● Saved data entries
--------------------

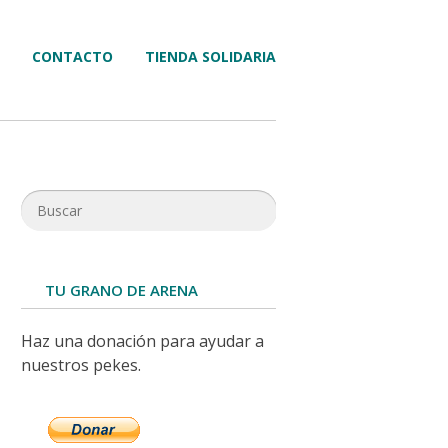
CONTACTO
TIENDA SOLIDARIA
TU GRANO DE ARENA
Haz una donación para ayudar a
nuestros pekes.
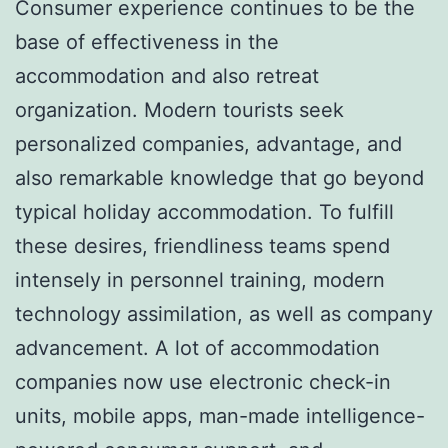
Consumer experience continues to be the
base of effectiveness in the
accommodation and also retreat
organization. Modern tourists seek
personalized companies, advantage, and
also remarkable knowledge that go beyond
typical holiday accommodation. To fulfill
these desires, friendliness teams spend
intensely in personnel training, modern
technology assimilation, as well as company
advancement. A lot of accommodation
companies now use electronic check-in
units, mobile apps, man-made intelligence-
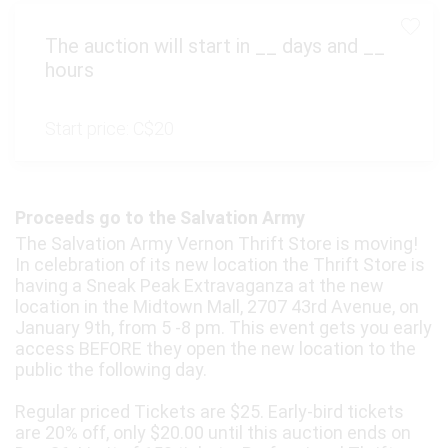
The auction will start in
__
days and
__
hours
Start price:
C$20
Proceeds go to the Salvation Army
The Salvation Army Vernon Thrift Store is moving!
In celebration of its new location the Thrift Store is
having a Sneak Peak Extravaganza at the new
location in the Midtown Mall, 2707 43rd Avenue, on
January 9th, from 5 -8 pm. This event gets you early
access BEFORE they open the new location to the
public the following day.
Regular priced Tickets are $25. Early-bird tickets
are 20% off, only $20.00 until this auction ends on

--------------------

● EXERCISE INSTRUCTIONS
Please restate the data word for word, leaving out any picture it holds.

● RESPONSE TO THE TASK
CONTACTO
TIENDA SOLIDARIA
TU GRANO DE ARENA
Haz una donación para ayudar a
nuestros pekes.
Consumer experience continues to be the
base of effectiveness in the
accommodation and also retreat
organization. Modern tourists seek
personalized companies, advantage, and
also remarkable knowledge that go beyond
typical holiday accommodation. To fulfill
these desires, friendliness teams spend
intensely in personnel training, modern
technology assimilation, as well as company
advancement. A lot of accommodation
companies now use electronic check-in
units, mobile apps, man-made intelligence-
The auction will start in
__
days and
__
hours
Start price:
C$20
Proceeds go to the Salvation Army
The Salvation Army Vernon Thrift Store is moving!
In celebration of its new location the Thrift Store is
having a Sneak Peak Extravaganza at the new
location in the Midtown Mall, 2707 43rd Avenue, on
January 9th, from 5 -8 pm. This event gets you early
access BEFORE they open the new location to the
public the following day.
Regular priced Tickets are $25. Early-bird tickets
are 20% off, only $20.00 until this auction ends on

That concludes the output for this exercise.